**COMPRUEBA TU COMPRENSIÓN**
1. Según el artículo sobre las bibliotecas que aparece a continuación, ¿por qué surgen en Ucrania iniciativas para salvar sus bibliotecas? Responde en una a tres oraciones.
2. Indica si cada afirmación coincide con el artículo sobre las bibliotecas y cita las palabras exactas que lo deciden: (a) La biblioteca Manuel Alvar ocupa el antiguo matadero. (b) Zaragoza cuenta con 26 bibliotecas municipales. (c) La biblioteca de Sarajevo fue destruida en 1995.

**TEXTO**
####
Opinión

 Las bibliotecas, oasis culturales     

Desde la injusta y cruelmente invadida Ucrania nos llegan imágenes escalofriantes de edificios destrozados, cadáveres por las calles y desolación en las ciudades y los pueblos. En medio de este vacío y de este sinsentido, después de socorrer a las personas amenazadas por los bombardeos y proteger a los refugiados, surgen iniciativas para salvar para la posteridad aquellos templos de la cultura que conservan miles de volúmenes como joyas de la historia y de la tradición.  Nadie quiere que se repitan los incendios y saqueos que acabaron con la desaparición de grandes bibliotecas de la antigüedad, como la de Alejandría o la de Constantinopla. Todavía se recuerda con tristeza la destrucción de la biblioteca de Sarajevo –un insustituible templo de la cultura– en agosto de 1992. ¿Ocurrirá lo mismo con esas diez grandes bibliotecas del país ucraniano? Toda precaución será poca para evitar lo inevitable.

En estas situaciones tan dramáticas, cuanto se rompe radicalmente cualquier latido cotidiano, cuando la sinrazón y el caos se erigen en dueños de un paisaje urbano desolado, es cuando se valora todavía más el papel de las bibliotecas como hilos casi invisibles que unen generaciones y se convierten en una siembra silenciosa de creatividad, convivencia y palabra viva. La semana pasada visité una de las 26 bibliotecas municipales de Zaragoza que no conocía, la biblioteca Manuel Alvar, enclavada en pleno corazón del Parque Delicias y ubicada en el antiguo pabellón psiquiátrico de mujeres. A pesar de su apariencia exterior, es un centro cultural moderno, especializado en materiales multiculturales. Hay que valorar el esfuerzo del ayuntamiento de la ciudad –del actual y de los anteriores– por restaurar edificios antiguos en bibliotecas o centros culturales. Tal es el caso de la biblioteca Ricardo Magdalena, ubicada en el antiguo matadero; de la biblioteca Cubit, en lo que fue la azucarera o la biblioteca María Moliner, situada en las instalaciones del antiguo convento de San Agustín, del siglo XVII. Son tres ejemplos de una apuesta clara por la cultura. Una cultura que también llega a los barrios rurales y a numerosos municipios de la geografía aragonesa.
####
**MATERIAL DE CONSULTA**
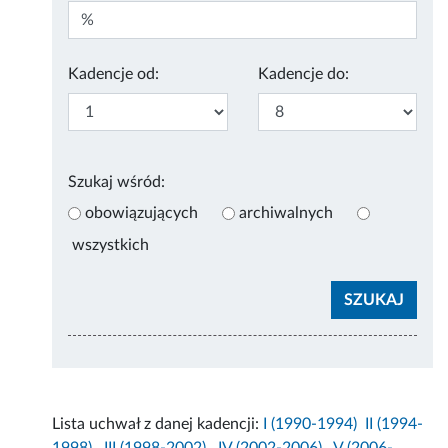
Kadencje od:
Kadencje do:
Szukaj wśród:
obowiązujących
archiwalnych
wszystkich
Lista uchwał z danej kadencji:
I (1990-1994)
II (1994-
####
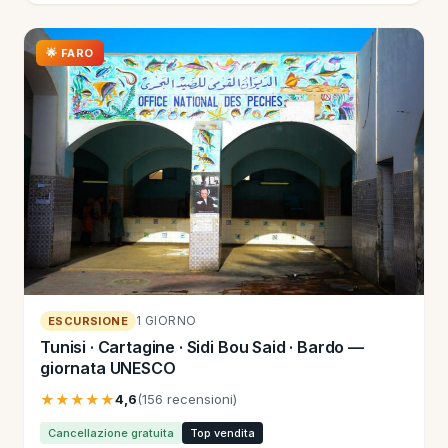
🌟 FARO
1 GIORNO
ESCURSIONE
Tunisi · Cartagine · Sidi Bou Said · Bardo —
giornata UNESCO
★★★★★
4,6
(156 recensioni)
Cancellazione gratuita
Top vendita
####
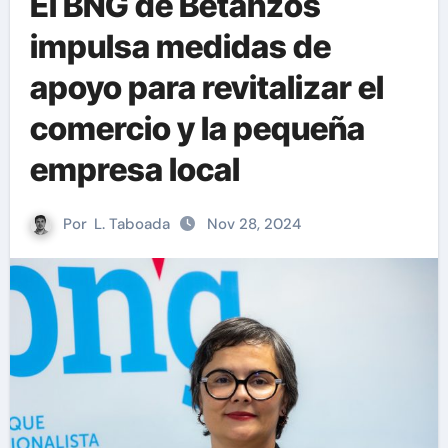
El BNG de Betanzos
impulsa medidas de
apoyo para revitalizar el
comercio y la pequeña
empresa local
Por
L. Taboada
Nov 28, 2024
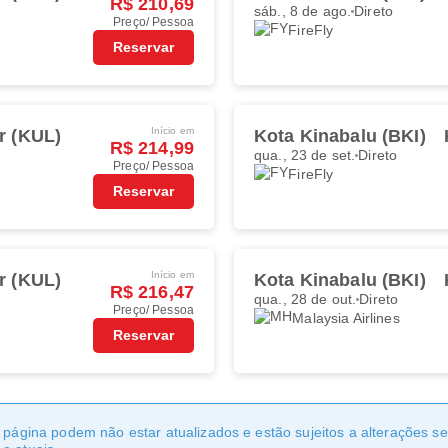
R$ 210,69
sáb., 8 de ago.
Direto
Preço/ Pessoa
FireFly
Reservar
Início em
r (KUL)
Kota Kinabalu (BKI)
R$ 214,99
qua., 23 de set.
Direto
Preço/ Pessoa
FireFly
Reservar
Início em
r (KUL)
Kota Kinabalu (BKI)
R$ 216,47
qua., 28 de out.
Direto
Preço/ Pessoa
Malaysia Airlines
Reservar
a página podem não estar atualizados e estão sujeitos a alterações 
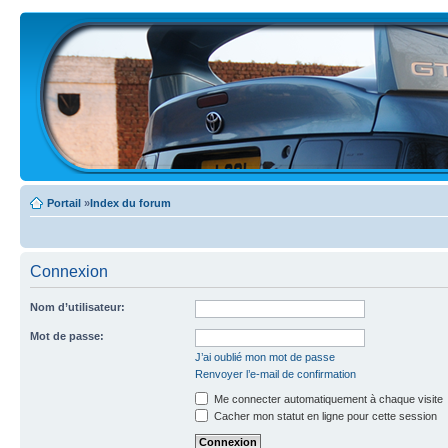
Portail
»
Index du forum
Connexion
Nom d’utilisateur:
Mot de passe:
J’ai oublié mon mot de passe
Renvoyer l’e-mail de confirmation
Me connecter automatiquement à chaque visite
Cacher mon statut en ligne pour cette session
####
**SOLUCIONES**
1. Esas bibliotecas conservan miles de volúmenes como joyas de la historia y de la tradición. Nadie quiere que se repitan los incendios y saqueos que acabaron con grandes bibliotecas de la antigüedad, como la de Alejandría o la de Constantinopla.

2.
(a) No: «la biblioteca Ricardo Magdalena, ubicada en el antiguo matadero».
(b) Sí: «una de las 26 bibliotecas municipales de Zaragoza».
(c) No: «en agosto de 1992».